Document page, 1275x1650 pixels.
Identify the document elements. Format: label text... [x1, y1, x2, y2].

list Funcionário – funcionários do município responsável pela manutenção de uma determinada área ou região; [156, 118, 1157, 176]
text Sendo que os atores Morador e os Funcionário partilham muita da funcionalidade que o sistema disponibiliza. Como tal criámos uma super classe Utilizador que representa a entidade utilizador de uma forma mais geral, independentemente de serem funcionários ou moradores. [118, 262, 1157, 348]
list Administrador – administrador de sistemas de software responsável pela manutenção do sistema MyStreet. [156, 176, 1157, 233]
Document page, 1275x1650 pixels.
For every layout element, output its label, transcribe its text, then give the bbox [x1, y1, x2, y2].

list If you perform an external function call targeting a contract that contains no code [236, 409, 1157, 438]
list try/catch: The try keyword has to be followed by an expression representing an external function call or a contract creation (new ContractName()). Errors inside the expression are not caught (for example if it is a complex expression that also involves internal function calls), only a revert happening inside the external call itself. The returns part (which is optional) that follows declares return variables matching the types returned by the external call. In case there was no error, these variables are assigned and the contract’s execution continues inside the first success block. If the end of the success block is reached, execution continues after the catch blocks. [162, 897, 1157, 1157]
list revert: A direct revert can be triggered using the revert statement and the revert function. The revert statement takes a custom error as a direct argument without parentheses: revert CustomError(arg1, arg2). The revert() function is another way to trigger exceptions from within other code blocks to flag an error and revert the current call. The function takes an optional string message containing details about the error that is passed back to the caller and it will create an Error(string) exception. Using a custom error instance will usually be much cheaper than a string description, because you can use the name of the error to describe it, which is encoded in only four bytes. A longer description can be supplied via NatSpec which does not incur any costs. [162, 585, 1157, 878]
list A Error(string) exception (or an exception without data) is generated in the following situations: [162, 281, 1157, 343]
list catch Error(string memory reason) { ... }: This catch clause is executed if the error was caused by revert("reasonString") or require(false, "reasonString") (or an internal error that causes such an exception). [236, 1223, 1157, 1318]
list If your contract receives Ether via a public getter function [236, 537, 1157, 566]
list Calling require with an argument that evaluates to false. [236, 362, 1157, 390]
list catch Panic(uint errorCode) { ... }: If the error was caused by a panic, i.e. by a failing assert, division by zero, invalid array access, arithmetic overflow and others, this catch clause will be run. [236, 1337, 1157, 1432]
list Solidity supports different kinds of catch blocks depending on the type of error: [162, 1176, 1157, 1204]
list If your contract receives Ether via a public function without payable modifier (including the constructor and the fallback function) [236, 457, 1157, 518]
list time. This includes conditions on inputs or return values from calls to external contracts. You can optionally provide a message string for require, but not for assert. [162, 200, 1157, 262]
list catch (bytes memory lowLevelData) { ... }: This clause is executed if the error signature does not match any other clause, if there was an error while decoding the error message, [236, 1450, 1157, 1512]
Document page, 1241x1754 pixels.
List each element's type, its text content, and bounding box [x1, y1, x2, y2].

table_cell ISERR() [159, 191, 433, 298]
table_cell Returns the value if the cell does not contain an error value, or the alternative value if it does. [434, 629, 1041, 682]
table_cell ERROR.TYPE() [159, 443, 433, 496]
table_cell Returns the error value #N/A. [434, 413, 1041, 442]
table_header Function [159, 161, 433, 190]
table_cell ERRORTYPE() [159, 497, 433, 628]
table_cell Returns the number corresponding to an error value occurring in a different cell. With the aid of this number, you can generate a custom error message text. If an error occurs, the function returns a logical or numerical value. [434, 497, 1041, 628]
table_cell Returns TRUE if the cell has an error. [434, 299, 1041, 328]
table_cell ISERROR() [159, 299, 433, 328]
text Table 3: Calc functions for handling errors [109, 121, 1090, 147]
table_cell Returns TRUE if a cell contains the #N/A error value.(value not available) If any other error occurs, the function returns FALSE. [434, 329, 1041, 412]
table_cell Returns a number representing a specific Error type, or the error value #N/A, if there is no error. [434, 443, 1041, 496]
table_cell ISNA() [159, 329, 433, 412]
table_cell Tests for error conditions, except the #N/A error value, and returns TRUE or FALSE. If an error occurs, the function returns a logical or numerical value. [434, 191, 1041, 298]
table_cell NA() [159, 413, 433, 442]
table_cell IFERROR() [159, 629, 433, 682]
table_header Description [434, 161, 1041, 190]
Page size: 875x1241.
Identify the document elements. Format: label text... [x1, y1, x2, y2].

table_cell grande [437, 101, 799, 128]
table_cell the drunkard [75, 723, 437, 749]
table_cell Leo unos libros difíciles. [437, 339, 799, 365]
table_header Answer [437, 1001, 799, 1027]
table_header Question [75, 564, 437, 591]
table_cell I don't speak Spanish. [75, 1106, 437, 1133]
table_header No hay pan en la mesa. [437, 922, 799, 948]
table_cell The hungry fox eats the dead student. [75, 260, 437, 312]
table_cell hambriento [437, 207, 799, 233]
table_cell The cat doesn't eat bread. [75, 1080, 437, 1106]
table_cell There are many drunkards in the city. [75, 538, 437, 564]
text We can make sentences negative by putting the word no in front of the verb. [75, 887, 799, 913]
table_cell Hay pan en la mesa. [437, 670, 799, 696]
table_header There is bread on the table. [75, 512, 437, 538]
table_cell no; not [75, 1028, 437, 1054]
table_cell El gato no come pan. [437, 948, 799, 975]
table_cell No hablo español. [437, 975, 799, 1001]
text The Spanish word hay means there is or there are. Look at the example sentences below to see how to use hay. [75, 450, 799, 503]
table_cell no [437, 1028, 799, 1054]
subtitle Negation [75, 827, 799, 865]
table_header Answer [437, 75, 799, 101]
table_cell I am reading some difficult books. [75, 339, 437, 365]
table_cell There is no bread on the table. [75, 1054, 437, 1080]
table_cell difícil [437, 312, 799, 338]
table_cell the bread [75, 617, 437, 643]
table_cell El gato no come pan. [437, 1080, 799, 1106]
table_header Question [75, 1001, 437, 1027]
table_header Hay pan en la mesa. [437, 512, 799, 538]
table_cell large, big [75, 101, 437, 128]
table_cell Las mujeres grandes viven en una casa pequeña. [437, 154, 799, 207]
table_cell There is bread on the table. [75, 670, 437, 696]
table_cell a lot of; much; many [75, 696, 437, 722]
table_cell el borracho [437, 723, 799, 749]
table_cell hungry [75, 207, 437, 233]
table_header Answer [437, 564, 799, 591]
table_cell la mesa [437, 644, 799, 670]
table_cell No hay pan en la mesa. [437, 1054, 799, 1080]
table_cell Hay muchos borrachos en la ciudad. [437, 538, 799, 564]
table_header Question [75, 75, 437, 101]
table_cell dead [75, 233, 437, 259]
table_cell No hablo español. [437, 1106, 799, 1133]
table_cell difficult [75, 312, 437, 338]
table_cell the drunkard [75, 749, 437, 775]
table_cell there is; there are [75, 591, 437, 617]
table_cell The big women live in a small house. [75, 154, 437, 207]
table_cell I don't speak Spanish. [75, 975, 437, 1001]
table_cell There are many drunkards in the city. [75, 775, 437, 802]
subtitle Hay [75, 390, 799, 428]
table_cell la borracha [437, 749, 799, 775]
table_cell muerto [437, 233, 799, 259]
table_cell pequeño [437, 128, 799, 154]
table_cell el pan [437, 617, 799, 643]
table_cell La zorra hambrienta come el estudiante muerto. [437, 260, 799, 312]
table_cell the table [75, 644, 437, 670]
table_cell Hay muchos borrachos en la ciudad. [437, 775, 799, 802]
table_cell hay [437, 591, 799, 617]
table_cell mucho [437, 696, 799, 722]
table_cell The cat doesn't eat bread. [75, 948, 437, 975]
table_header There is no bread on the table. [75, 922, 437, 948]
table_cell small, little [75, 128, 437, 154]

####################

_The exercise_:
Arrange every line of the records above as one numbered list, leaving out the blank lines.

_Task response_:
1. Document page, 1275x1650 pixels.
2. Identify the document elements. Format: label text... [x1, y1, x2, y2].
3. list Funcionário – funcionários do município responsável pela manutenção de uma determinada área ou região; [156, 118, 1157, 176]
4. text Sendo que os atores Morador e os Funcionário partilham muita da funcionalidade que o sistema disponibiliza. Como tal criámos uma super classe Utilizador que representa a entidade utilizador de uma forma mais geral, independentemente de serem funcionários ou moradores. [118, 262, 1157, 348]
5. list Administrador – administrador de sistemas de software responsável pela manutenção do sistema MyStreet. [156, 176, 1157, 233]
6. Document page, 1275x1650 pixels.
7. For every layout element, output its label, transcribe its text, then give the bbox [x1, y1, x2, y2].
8. list If you perform an external function call targeting a contract that contains no code [236, 409, 1157, 438]
9. list try/catch: The try keyword has to be followed by an expression representing an external function call or a contract creation (new ContractName()). Errors inside the expression are not caught (for example if it is a complex expression that also involves internal function calls), only a revert happening inside the external call itself. The returns part (which is optional) that follows declares return variables matching the types returned by the external call. In case there was no error, these variables are assigned and the contract’s execution continues inside the first success block. If the end of the success block is reached, execution continues after the catch blocks. [162, 897, 1157, 1157]
10. list revert: A direct revert can be triggered using the revert statement and the revert function. The revert statement takes a custom error as a direct argument without parentheses: revert CustomError(arg1, arg2). The revert() function is another way to trigger exceptions from within other code blocks to flag an error and revert the current call. The function takes an optional string message containing details about the error that is passed back to the caller and it will create an Error(string) exception. Using a custom error instance will usually be much cheaper than a string description, because you can use the name of the error to describe it, which is encoded in only four bytes. A longer description can be supplied via NatSpec which does not incur any costs. [162, 585, 1157, 878]
11. list A Error(string) exception (or an exception without data) is generated in the following situations: [162, 281, 1157, 343]
12. list catch Error(string memory reason) { ... }: This catch clause is executed if the error was caused by revert("reasonString") or require(false, "reasonString") (or an internal error that causes such an exception). [236, 1223, 1157, 1318]
13. list If your contract receives Ether via a public getter function [236, 537, 1157, 566]
14. list Calling require with an argument that evaluates to false. [236, 362, 1157, 390]
15. list catch Panic(uint errorCode) { ... }: If the error was caused by a panic, i.e. by a failing assert, division by zero, invalid array access, arithmetic overflow and others, this catch clause will be run. [236, 1337, 1157, 1432]
16. list Solidity supports different kinds of catch blocks depending on the type of error: [162, 1176, 1157, 1204]
17. list If your contract receives Ether via a public function without payable modifier (including the constructor and the fallback function) [236, 457, 1157, 518]
18. list time. This includes conditions on inputs or return values from calls to external contracts. You can optionally provide a message string for require, but not for assert. [162, 200, 1157, 262]
19. list catch (bytes memory lowLevelData) { ... }: This clause is executed if the error signature does not match any other clause, if there was an error while decoding the error message, [236, 1450, 1157, 1512]
20. Document page, 1241x1754 pixels.
21. List each element's type, its text content, and bounding box [x1, y1, x2, y2].
22. table_cell ISERR() [159, 191, 433, 298]
23. table_cell Returns the value if the cell does not contain an error value, or the alternative value if it does. [434, 629, 1041, 682]
24. table_cell ERROR.TYPE() [159, 443, 433, 496]
25. table_cell Returns the error value #N/A. [434, 413, 1041, 442]
26. table_header Function [159, 161, 433, 190]
27. table_cell ERRORTYPE() [159, 497, 433, 628]
28. table_cell Returns the number corresponding to an error value occurring in a different cell. With the aid of this number, you can generate a custom error message text. If an error occurs, the function returns a logical or numerical value. [434, 497, 1041, 628]
29. table_cell Returns TRUE if the cell has an error. [434, 299, 1041, 328]
30. table_cell ISERROR() [159, 299, 433, 328]
31. text Table 3: Calc functions for handling errors [109, 121, 1090, 147]
32. table_cell Returns TRUE if a cell contains the #N/A error value.(value not available) If any other error occurs, the function returns FALSE. [434, 329, 1041, 412]
33. table_cell Returns a number representing a specific Error type, or the error value #N/A, if there is no error. [434, 443, 1041, 496]
34. table_cell ISNA() [159, 329, 433, 412]
35. table_cell Tests for error conditions, except the #N/A error value, and returns TRUE or FALSE. If an error occurs, the function returns a logical or numerical value. [434, 191, 1041, 298]
36. table_cell NA() [159, 413, 433, 442]
37. table_cell IFERROR() [159, 629, 433, 682]
38. table_header Description [434, 161, 1041, 190]
39. Page size: 875x1241.
40. Identify the document elements. Format: label text... [x1, y1, x2, y2].
41. table_cell grande [437, 101, 799, 128]
42. table_cell the drunkard [75, 723, 437, 749]
43. table_cell Leo unos libros difíciles. [437, 339, 799, 365]
44. table_header Answer [437, 1001, 799, 1027]
45. table_header Question [75, 564, 437, 591]
46. table_cell I don't speak Spanish. [75, 1106, 437, 1133]
47. table_header No hay pan en la mesa. [437, 922, 799, 948]
48. table_cell The hungry fox eats the dead student. [75, 260, 437, 312]
49. table_cell hambriento [437, 207, 799, 233]
50. table_cell The cat doesn't eat bread. [75, 1080, 437, 1106]
51. table_cell There are many drunkards in the city. [75, 538, 437, 564]
52. text We can make sentences negative by putting the word no in front of the verb. [75, 887, 799, 913]
53. table_cell Hay pan en la mesa. [437, 670, 799, 696]
54. table_header There is bread on the table. [75, 512, 437, 538]
55. table_cell no; not [75, 1028, 437, 1054]
56. table_cell El gato no come pan. [437, 948, 799, 975]
57. table_cell No hablo español. [437, 975, 799, 1001]
58. text The Spanish word hay means there is or there are. Look at the example sentences below to see how to use hay. [75, 450, 799, 503]
59. table_cell no [437, 1028, 799, 1054]
60. subtitle Negation [75, 827, 799, 865]
61. table_header Answer [437, 75, 799, 101]
62. table_cell I am reading some difficult books. [75, 339, 437, 365]
63. table_cell There is no bread on the table. [75, 1054, 437, 1080]
64. table_cell difícil [437, 312, 799, 338]
65. table_cell the bread [75, 617, 437, 643]
66. table_cell El gato no come pan. [437, 1080, 799, 1106]
67. table_header Question [75, 1001, 437, 1027]
68. table_header Hay pan en la mesa. [437, 512, 799, 538]
69. table_cell large, big [75, 101, 437, 128]
70. table_cell Las mujeres grandes viven en una casa pequeña. [437, 154, 799, 207]
71. table_cell There is bread on the table. [75, 670, 437, 696]
72. table_cell a lot of; much; many [75, 696, 437, 722]
73. table_cell el borracho [437, 723, 799, 749]
74. table_cell hungry [75, 207, 437, 233]
75. table_header Answer [437, 564, 799, 591]
76. table_cell la mesa [437, 644, 799, 670]
77. table_cell No hay pan en la mesa. [437, 1054, 799, 1080]
78. table_cell Hay muchos borrachos en la ciudad. [437, 538, 799, 564]
79. table_header Question [75, 75, 437, 101]
80. table_cell dead [75, 233, 437, 259]
81. table_cell No hablo español. [437, 1106, 799, 1133]
82. table_cell difficult [75, 312, 437, 338]
83. table_cell the drunkard [75, 749, 437, 775]
84. table_cell there is; there are [75, 591, 437, 617]
85. table_cell The big women live in a small house. [75, 154, 437, 207]
86. table_cell I don't speak Spanish. [75, 975, 437, 1001]
87. table_cell There are many drunkards in the city. [75, 775, 437, 802]
88. subtitle Hay [75, 390, 799, 428]
89. table_cell la borracha [437, 749, 799, 775]
90. table_cell muerto [437, 233, 799, 259]
91. table_cell pequeño [437, 128, 799, 154]
92. table_cell el pan [437, 617, 799, 643]
93. table_cell La zorra hambrienta come el estudiante muerto. [437, 260, 799, 312]
94. table_cell the table [75, 644, 437, 670]
95. table_cell Hay muchos borrachos en la ciudad. [437, 775, 799, 802]
96. table_cell hay [437, 591, 799, 617]
97. table_cell mucho [437, 696, 799, 722]
98. table_cell The cat doesn't eat bread. [75, 948, 437, 975]
99. table_header There is no bread on the table. [75, 922, 437, 948]
100. table_cell small, little [75, 128, 437, 154]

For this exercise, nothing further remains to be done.